La lettre du Refuge (janvier 2022)
Cher.e.s ami.e.s,
J’espère que cette lettre vous trouvera serein, joyeux et audacieux malgré la morosité des temps actuels. Depuis quelques semaines, le Refuge est un peu en hibernation. Quelques soucis de santé m’empêchent de travailler comme je le souhaiterais. Je serai encore forcé au repos un mois ou peut-être plus. Et pourtant les travaux ne manquent pas! Une nouvelle tempête a déraciné une douzaine d’arbres dont un chêne de trente mètres de haut. S’ils ont été débités, il reste encore à nettoyer et évacuer le bois, par exemple. Cela fait quelques stères!
Toujours animés par notre ami maçon, Louis G., les deux chantiers participatifs de l’automne dernier ont été particulièrement fructueux. La façade extérieure nord du bâtiment principal a été entièrement reprise et enduite (du moins l’arrière de la cuisine, de l’entrée et des deux pièces principales). Les murs souffraient vraiment, particulièrement la partie la plus ancienne qui date du 16e siècle ; à l’époque, ils utilisaient de la terre en guise de mortier. Dans l’élan général, Louis a décidé de commencer les travaux dans la seconde pièce au rez-de-chaussée du bâtiment principal. Il a pu piquer et enlever le ciment qui parfois atteignait dix ou quinze centimètres d’épaisseur et mettre à nu les murs d’origine, reprendre un mur qui s’effondrait et faire une première couche d’enduit chaux-sable : un travail impressionnant puisque la pièce fait cinquante mètre carrés avec une hauteur sous plafond de plus de trois mètres. La pièce ne sera cependant pas terminée avant quelques mois. Deux couches d’enduits seront encore nécessaire, mais il faudra également refaire l’intégralité de l’installation électrique ainsi que le plafond. Plusieurs chantiers participatifs auront lieu en 2022, mais les dates n’ont pas encore été fixées avec Louis.

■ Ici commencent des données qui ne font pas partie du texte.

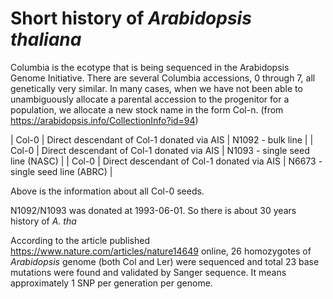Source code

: # Short history of *Arabidopsis thaliana*

Columbia is the ecotype that is being sequenced in the Arabidopsis Genome Initiative. There are several Columbia accessions, 0 through 7, all genetically very similar. In many cases, when we have not been able to unambiguously allocate a parental accession to the progenitor for a population, we allocate a new stock name in the form Col-n. (from <https://arabidopsis.info/CollectionInfo?id=94>)

| Col-0 | Direct descendant of Col-1 donated via AIS | N1092 - bulk line |
| Col-0 | Direct descendant of Col-1 donated via AIS | N1093 - single seed line (NASC) |
| Col-0 | Direct descendant of Col-1 donated via AIS | N6673 - single seed line (ABRC) |

Above is the information about all Col-0 seeds.

N1092/N1093 was donated at 1993-06-01. So there is about 30 years history of *A. tha*

According to the article published <https://www.nature.com/articles/nature14649> online, 26 homozygotes of *Arabidopsis* genome (both Col and Ler) were sequenced and total 23 base mutations were found and validated by Sanger sequence. It means approximately 1 SNP per generation per genome.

Sous un épais paillis, le potager hiberne également. Il ne reste que les topinambours à récolter (une centaine de kilos). Le bilan de cette seconde année de pratique maraîchère est assez mitigé avec des conditions climatiques peu propices (il a plu de façon continue pendant des mois) et des campagnols particulièrement invasifs. Les premières légumineuses de printemps, fèves et haricots, n’ont quasiment rien produit ; le mildiou a décimé les tomates et les aubergines et nous avons eu très peu de salades, d’épinards, de poivrons, de céleris, de brocolis, de choux-fleurs, de concombres et de courgettes. Par contre les récoltes de pommes de terre, de carottes, de navets, de panais, de daikon et de betterave, de potimarrons et de pâtissons ont été assez conséquentes. La plantation des patates douces a été trop tardive pour produire beaucoup. Nous avons eu des bonnes surprises avec les choux de Bruxelles et surtout avec le soja. Dans la recherche de l’autonomie alimentaire, la production de céréales et de légumineuses est incontournable. J’étais curieux de semer des fèves de soja qui nous avaient été offertes pour la fabrication du tofu. Comme elles avaient déjà plusieurs années, peu ont germées, disons une vingtaine, mais la production des plants a été très généreuse. J’ai soigneusement garder des fèves pour les replanter cette année et augmenter la production. Après avoir abandonné l’idée de semer du sarrasin (on ne peut le décortiquer qu’avec une machine au prix assez prohibitif), je suis curieux de voir ce que donnerait la culture du riz. Je compte faire cette année un essai sur quelques mètres carrés. En Bretagne, un agriculteur s’est lancé avec succès dans la production de riz en zone humide (et non pas en rizière). Et ici, les zones humides ne manquent pas!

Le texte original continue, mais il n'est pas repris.